Print each entry again exactly as written, and keep the pictures out.

**RECORDED INFORMATION:**
================
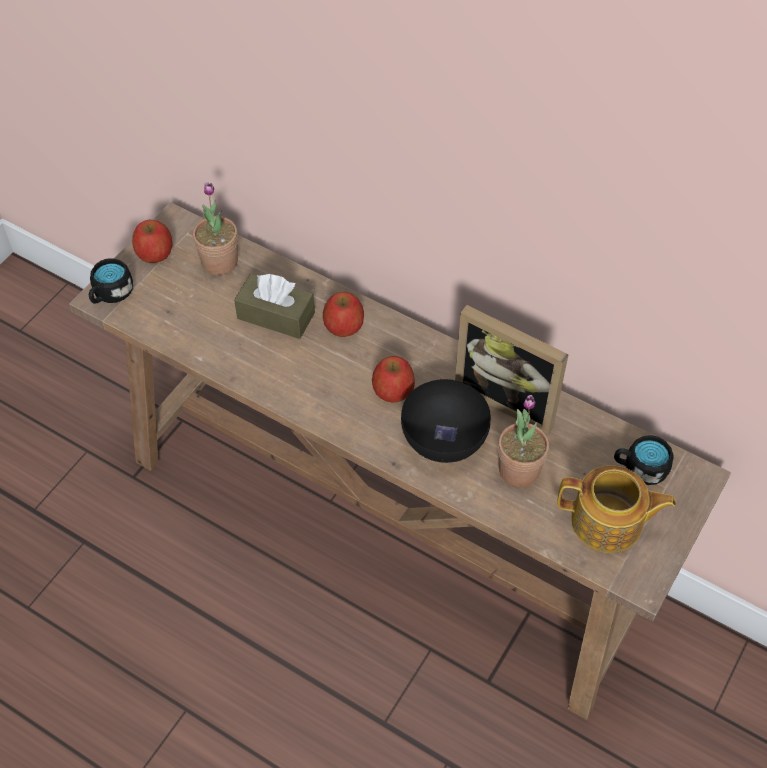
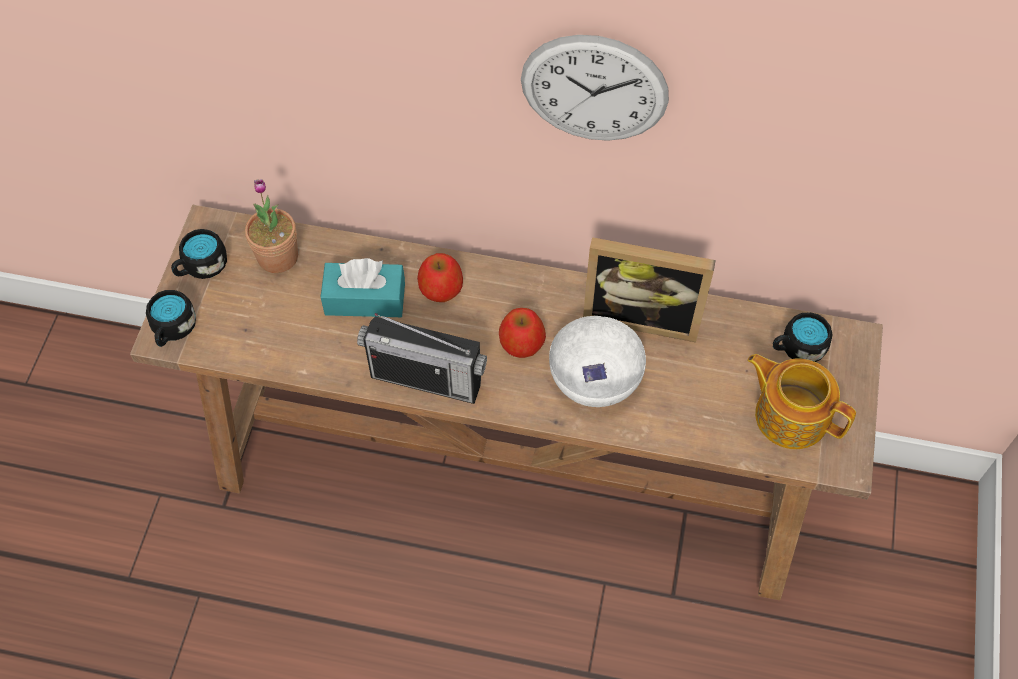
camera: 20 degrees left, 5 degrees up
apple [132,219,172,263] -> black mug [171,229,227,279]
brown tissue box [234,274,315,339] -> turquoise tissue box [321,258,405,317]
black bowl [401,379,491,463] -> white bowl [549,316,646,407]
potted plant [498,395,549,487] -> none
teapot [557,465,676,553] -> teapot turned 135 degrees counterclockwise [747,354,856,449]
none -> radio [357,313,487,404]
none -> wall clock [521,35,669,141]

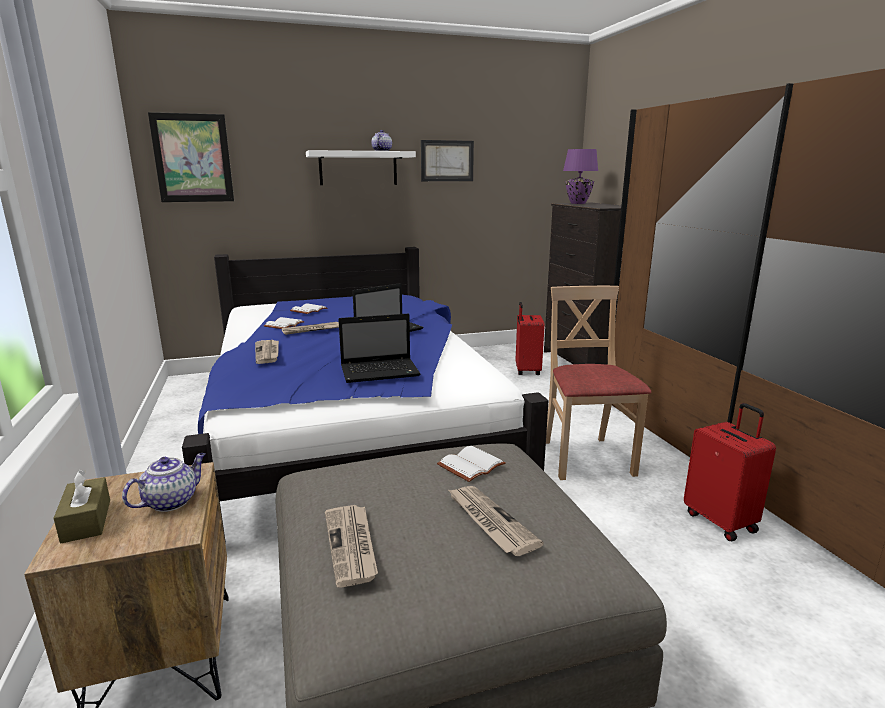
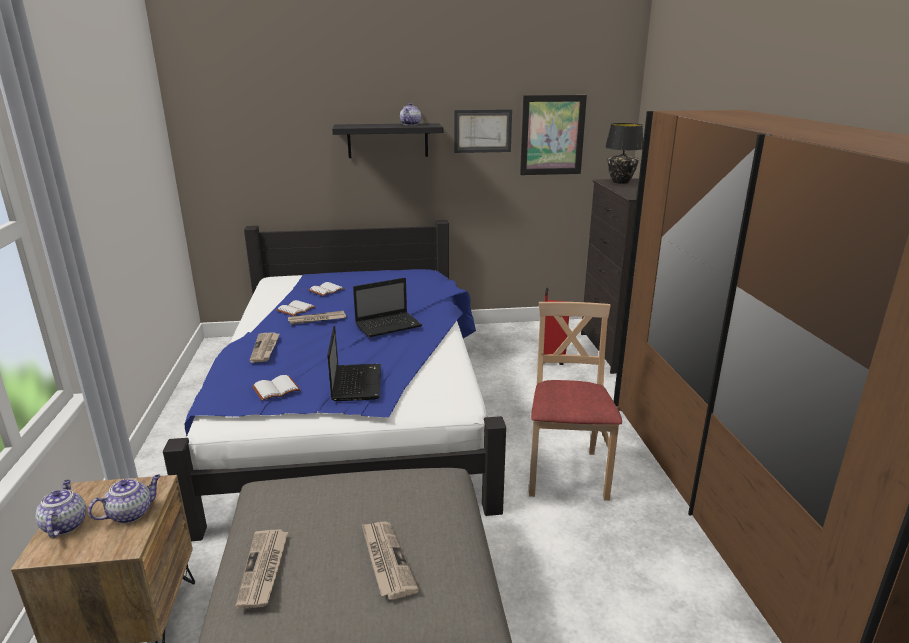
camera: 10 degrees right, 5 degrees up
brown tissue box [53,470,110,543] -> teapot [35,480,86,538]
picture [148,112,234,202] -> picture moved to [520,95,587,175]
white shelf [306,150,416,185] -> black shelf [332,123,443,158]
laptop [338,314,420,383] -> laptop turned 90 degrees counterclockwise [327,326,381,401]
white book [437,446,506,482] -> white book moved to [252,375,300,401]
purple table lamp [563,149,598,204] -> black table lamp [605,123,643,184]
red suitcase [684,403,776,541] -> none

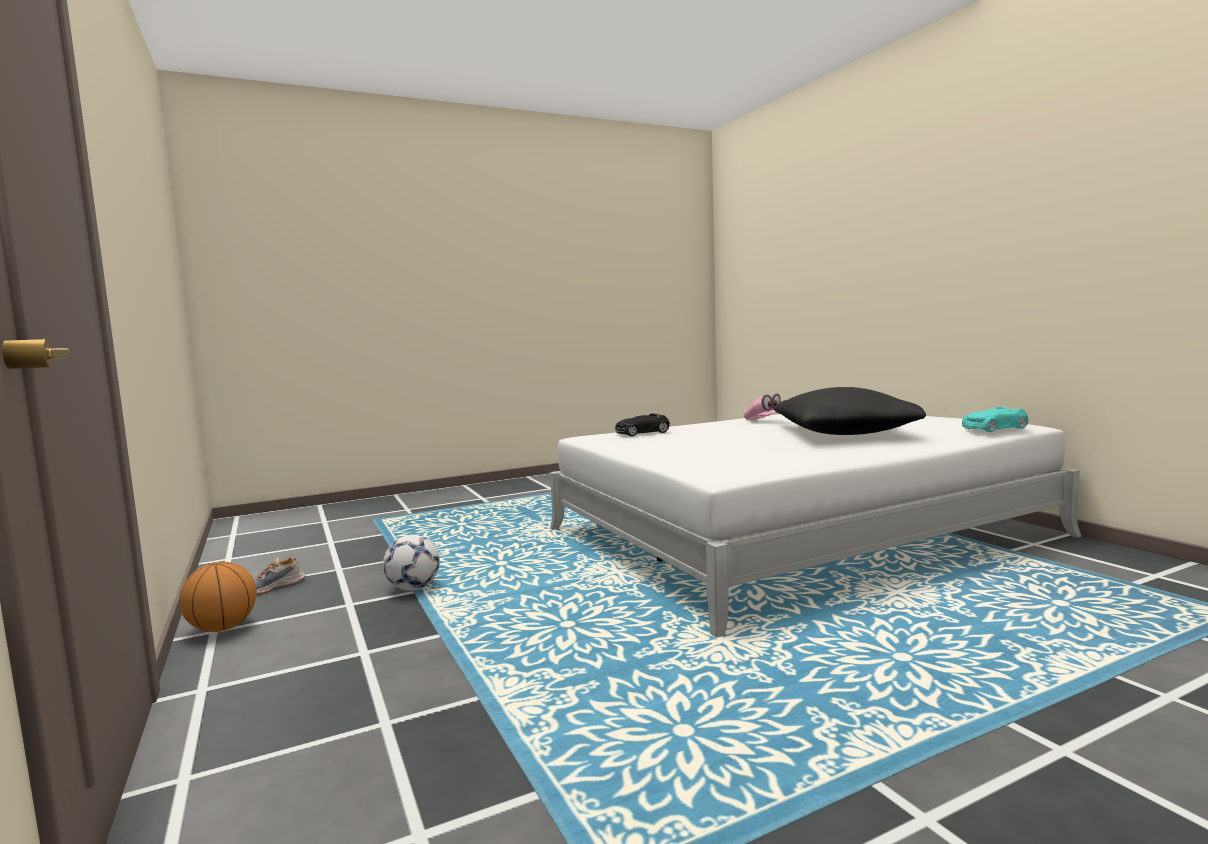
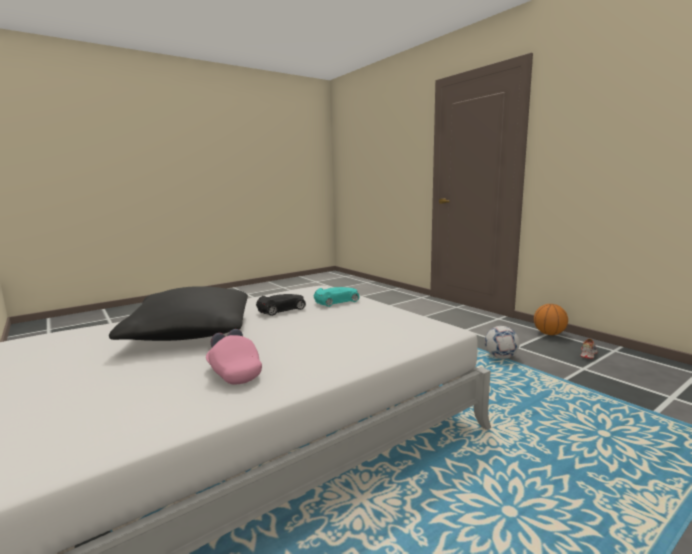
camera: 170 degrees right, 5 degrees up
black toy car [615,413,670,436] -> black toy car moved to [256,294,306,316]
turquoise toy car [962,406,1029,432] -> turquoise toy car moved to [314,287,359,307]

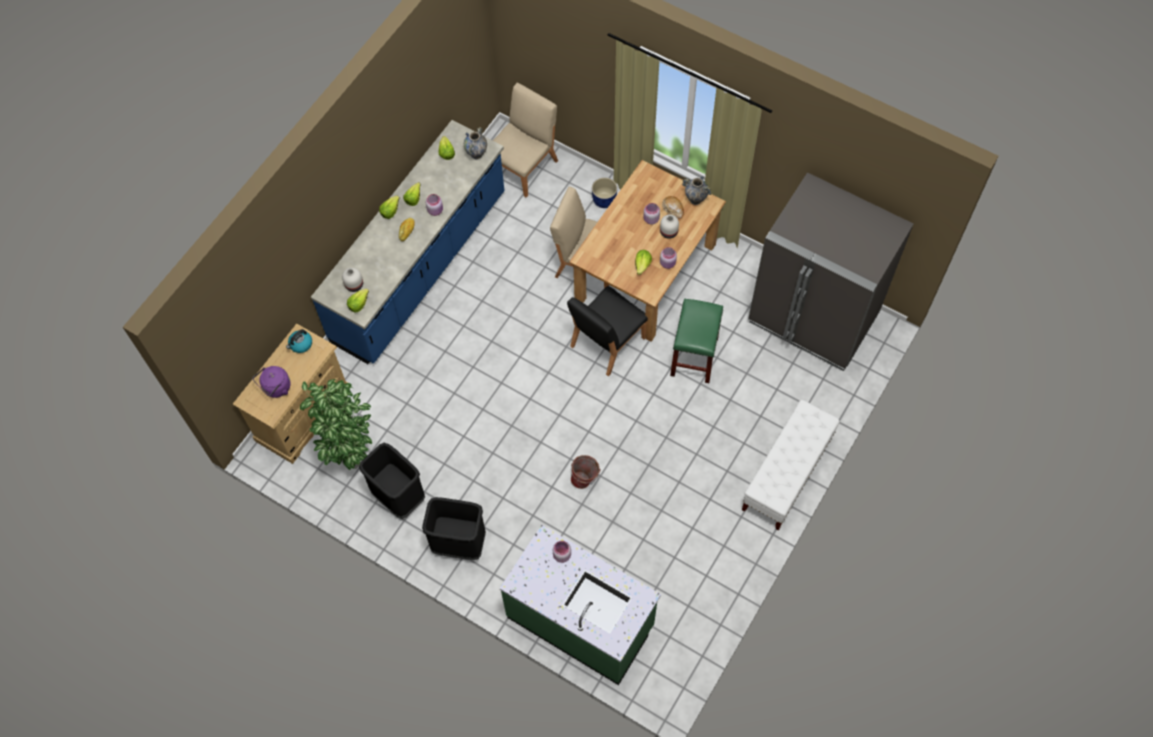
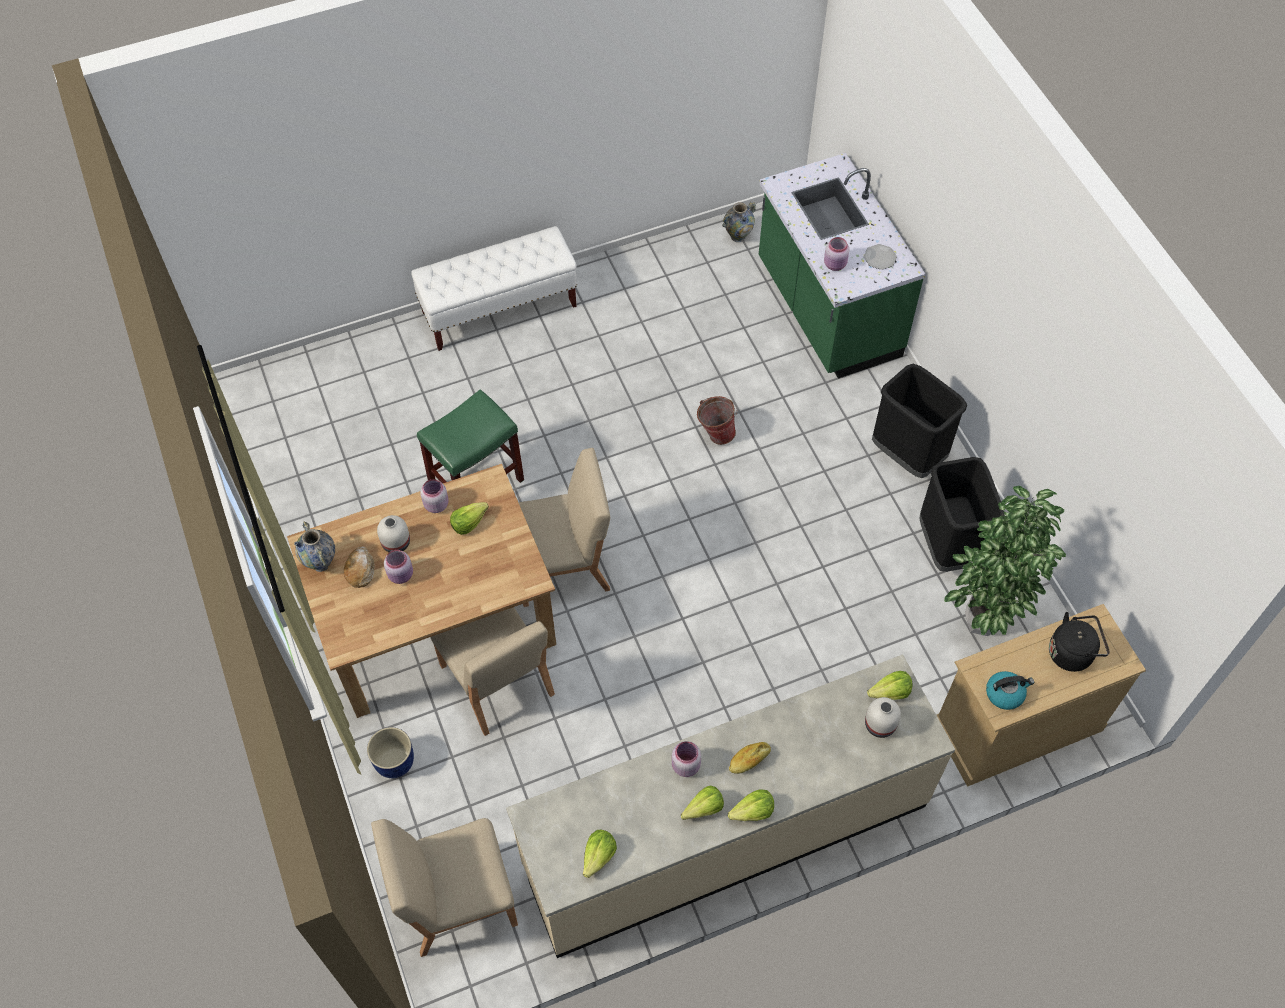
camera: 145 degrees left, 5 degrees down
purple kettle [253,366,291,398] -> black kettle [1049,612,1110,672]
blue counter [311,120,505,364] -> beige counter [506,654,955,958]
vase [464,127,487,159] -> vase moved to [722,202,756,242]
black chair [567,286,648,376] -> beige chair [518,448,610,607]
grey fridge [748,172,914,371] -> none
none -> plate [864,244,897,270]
================
**COMPLETED TASK:**
camera: 20 degrees left, 5 degrees up
apple [132,219,172,263] -> black mug [171,229,227,279]
brown tissue box [234,274,315,339] -> turquoise tissue box [321,258,405,317]
black bowl [401,379,491,463] -> white bowl [549,316,646,407]
potted plant [498,395,549,487] -> none
teapot [557,465,676,553] -> teapot turned 135 degrees counterclockwise [747,354,856,449]
none -> radio [357,313,487,404]
none -> wall clock [521,35,669,141]

camera: 10 degrees right, 5 degrees up
brown tissue box [53,470,110,543] -> teapot [35,480,86,538]
picture [148,112,234,202] -> picture moved to [520,95,587,175]
white shelf [306,150,416,185] -> black shelf [332,123,443,158]
laptop [338,314,420,383] -> laptop turned 90 degrees counterclockwise [327,326,381,401]
white book [437,446,506,482] -> white book moved to [252,375,300,401]
purple table lamp [563,149,598,204] -> black table lamp [605,123,643,184]
red suitcase [684,403,776,541] -> none

camera: 170 degrees right, 5 degrees up
black toy car [615,413,670,436] -> black toy car moved to [256,294,306,316]
turquoise toy car [962,406,1029,432] -> turquoise toy car moved to [314,287,359,307]

camera: 145 degrees left, 5 degrees down
purple kettle [253,366,291,398] -> black kettle [1049,612,1110,672]
blue counter [311,120,505,364] -> beige counter [506,654,955,958]
vase [464,127,487,159] -> vase moved to [722,202,756,242]
black chair [567,286,648,376] -> beige chair [518,448,610,607]
grey fridge [748,172,914,371] -> none
none -> plate [864,244,897,270]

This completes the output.